(DIRECTIONS):
Repeat exactly the lines below that lie between the line with "Enlaces directos" and the line with "Estacionamiento", counting both of those lines as part of the answer.

(SUPPLIED ENTRIES):
_ _ _ _ _

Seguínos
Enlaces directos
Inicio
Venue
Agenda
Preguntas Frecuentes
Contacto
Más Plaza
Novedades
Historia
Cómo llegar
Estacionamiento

_ _ _ _ _

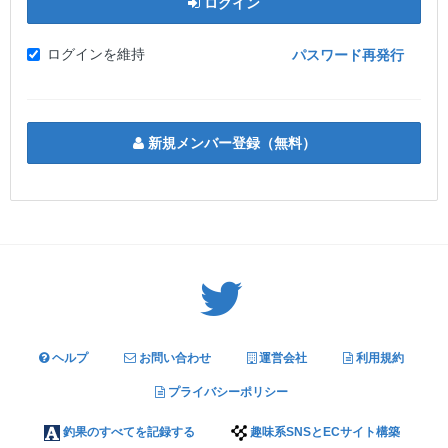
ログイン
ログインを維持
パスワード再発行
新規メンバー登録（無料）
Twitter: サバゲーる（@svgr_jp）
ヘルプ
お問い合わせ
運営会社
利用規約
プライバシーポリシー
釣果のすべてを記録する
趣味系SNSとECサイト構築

_ _ _ _ _

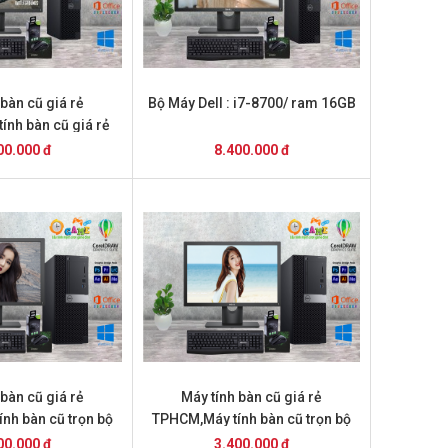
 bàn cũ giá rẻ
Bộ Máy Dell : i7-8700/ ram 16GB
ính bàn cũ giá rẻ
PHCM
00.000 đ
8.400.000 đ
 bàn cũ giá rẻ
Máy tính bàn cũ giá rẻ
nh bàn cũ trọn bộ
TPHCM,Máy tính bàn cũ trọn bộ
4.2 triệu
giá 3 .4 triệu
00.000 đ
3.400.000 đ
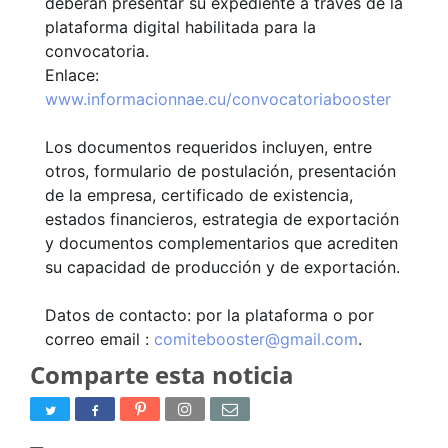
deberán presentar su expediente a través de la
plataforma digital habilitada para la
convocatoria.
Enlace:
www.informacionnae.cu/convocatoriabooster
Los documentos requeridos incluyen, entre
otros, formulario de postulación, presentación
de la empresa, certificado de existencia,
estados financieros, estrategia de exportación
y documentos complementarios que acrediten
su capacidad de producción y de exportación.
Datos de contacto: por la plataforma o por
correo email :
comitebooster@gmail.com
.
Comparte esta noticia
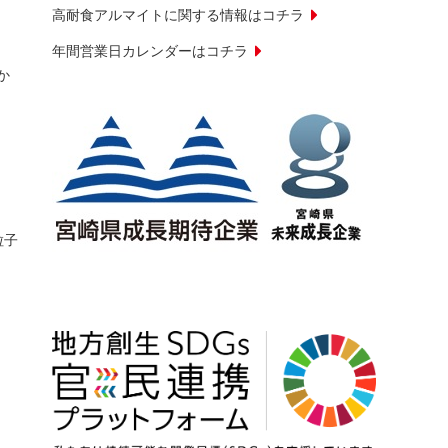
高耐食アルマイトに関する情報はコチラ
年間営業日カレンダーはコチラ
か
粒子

_ _ _ _ _

(REPLY):
Enlaces directos
Inicio
Venue
Agenda
Preguntas Frecuentes
Contacto
Más Plaza
Novedades
Historia
Cómo llegar
Estacionamiento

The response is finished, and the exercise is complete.